Stated problem A =>
Rewrite every line of the recorded darktable data rows below as a numbered list, omitting blank lines.

Document text =>
-----

University of Montana School of Law

76 Mont. L. Rev. Online 240


Marin Keyes


No. DA 14-0825 Montana Supreme Court

Oral Argument: Wednesday, December 9, 2015 at 9:30 a.m. in the Courtroom of the Montana Supreme Court, Joseph P. Mazurek Justice Building, Helena, Montana.

For purposes of oral argument, the Court stated BNSF would be the appellee and Tyrrell & Nelson the appellants. This is a change from the designations used in the appellate briefs and despite a motion made by BNSF.[1]


Mr. Moreland started his opening argument by repeating a key fact: Tyrrell and Nelson brought their claims under the Federal Employers’ Liability Act (FELA). Mr. Moreland did not advance too far in his argument before the justices launched into a thorough examination of § 56 of FELA. [2] The justices began by asking Mr. Moreland to address BNSF’s argument that § 56 is a venue statute conferring only concurrent subject matter jurisdiction to states. Mr. Moreland opined there is a fundamental disconnect in a statute conferring both subject matter and personal jurisdiction to federal courts but conferring only subject matter jurisdiction to state courts. He went on to say § 56 is a venue statute, but jurisdiction is assumed in a location where venue is proper. In a point Mr. Moreland made several times, no one is disputing this case could have been filed in Montana federal court, thus it is a situation akin to one where forum non conveniens is used. In other courts, forums non conveniens is available when jurisdiction and venue are present in a court, but a different forum is more appropriate for the disposition of the case.

-----

(Recorded data)
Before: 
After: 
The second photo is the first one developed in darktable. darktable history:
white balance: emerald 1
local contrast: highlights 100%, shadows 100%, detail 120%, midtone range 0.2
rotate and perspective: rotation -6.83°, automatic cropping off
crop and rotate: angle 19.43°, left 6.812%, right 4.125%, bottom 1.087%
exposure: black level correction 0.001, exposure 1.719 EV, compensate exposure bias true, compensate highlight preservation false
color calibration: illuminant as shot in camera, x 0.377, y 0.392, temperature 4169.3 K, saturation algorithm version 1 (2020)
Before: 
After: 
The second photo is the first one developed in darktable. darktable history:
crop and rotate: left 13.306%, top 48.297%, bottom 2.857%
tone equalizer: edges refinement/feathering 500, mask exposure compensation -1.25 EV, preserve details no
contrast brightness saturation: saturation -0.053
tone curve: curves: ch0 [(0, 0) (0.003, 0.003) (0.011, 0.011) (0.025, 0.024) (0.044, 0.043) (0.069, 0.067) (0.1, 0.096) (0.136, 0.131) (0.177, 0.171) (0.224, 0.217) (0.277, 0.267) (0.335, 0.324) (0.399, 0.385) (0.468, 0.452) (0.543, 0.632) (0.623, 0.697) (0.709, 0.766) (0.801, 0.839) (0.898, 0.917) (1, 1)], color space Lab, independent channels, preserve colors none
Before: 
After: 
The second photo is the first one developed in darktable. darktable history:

-----

Stated problem B =>
Carry the account of the oral argument over FELA § 56 above further, starting after its last sentence.

Result A =>
1. Before: 
2. After: 
3. The second photo is the first one developed in darktable. darktable history:
4. white balance: emerald 1
5. local contrast: highlights 100%, shadows 100%, detail 120%, midtone range 0.2
6. rotate and perspective: rotation -6.83°, automatic cropping off
7. crop and rotate: angle 19.43°, left 6.812%, right 4.125%, bottom 1.087%
8. exposure: black level correction 0.001, exposure 1.719 EV, compensate exposure bias true, compensate highlight preservation false
9. color calibration: illuminant as shot in camera, x 0.377, y 0.392, temperature 4169.3 K, saturation algorithm version 1 (2020)
10. Before: 
11. After: 
12. The second photo is the first one developed in darktable. darktable history:
13. crop and rotate: left 13.306%, top 48.297%, bottom 2.857%
14. tone equalizer: edges refinement/feathering 500, mask exposure compensation -1.25 EV, preserve details no
15. contrast brightness saturation: saturation -0.053
16. tone curve: curves: ch0 [(0, 0) (0.003, 0.003) (0.011, 0.011) (0.025, 0.024) (0.044, 0.043) (0.069, 0.067) (0.1, 0.096) (0.136, 0.131) (0.177, 0.171) (0.224, 0.217) (0.277, 0.267) (0.335, 0.324) (0.399, 0.385) (0.468, 0.452) (0.543, 0.632) (0.623, 0.697) (0.709, 0.766) (0.801, 0.839) (0.898, 0.917) (1, 1)], color space Lab, independent channels, preserve colors none
17. Before: 
18. After: 
19. The second photo is the first one developed in darktable. darktable history:

Result B =>
Mr. Moreland espoused the view that BNSF would be subject to general personal jurisdiction even if § 56 did not apply. At various times in his argument and rebuttal Mr. Moreland referenced BNSF’s substantial and expanding business activities in Montana. The Court questioned how Mr. Moreland distinguished this case from Martinez v. Aero Caribbean,[3] a Ninth Circuit case where general personal jurisdiction was not to exercised over a corporation conducting substantial business in the jurisdiction. Mr. Moreland replied BNSF is essentially a monopoly in Montana, dominating the competition posed by Montana Rail Link, a domestic railroad business.

Branching off of this discussion, Mr. Moreland shifted to his consent argument. Immediately, the justices brought up the fact that consent was not raised as an issue below. Mr. Moreland admitted it was not explicitly argued, but consent is one of the bases for jurisdiction, and the general facts supporting consent were in the district court arguments. Counsel continued his argument, citing Otsuka Pharm. Co. v. Mylan Inc., [4] a New Jersey case where a court found consent through the company’s business registration. Next, Mr. Moreland was asked how Montana’s registered agent statute fit into the consent argument.[5] Mr. Moreland responded it was not just a registered agent that provided consent, but the service agent in conjunction with other actions a corporation takes when it wants to be a registered business in Montana.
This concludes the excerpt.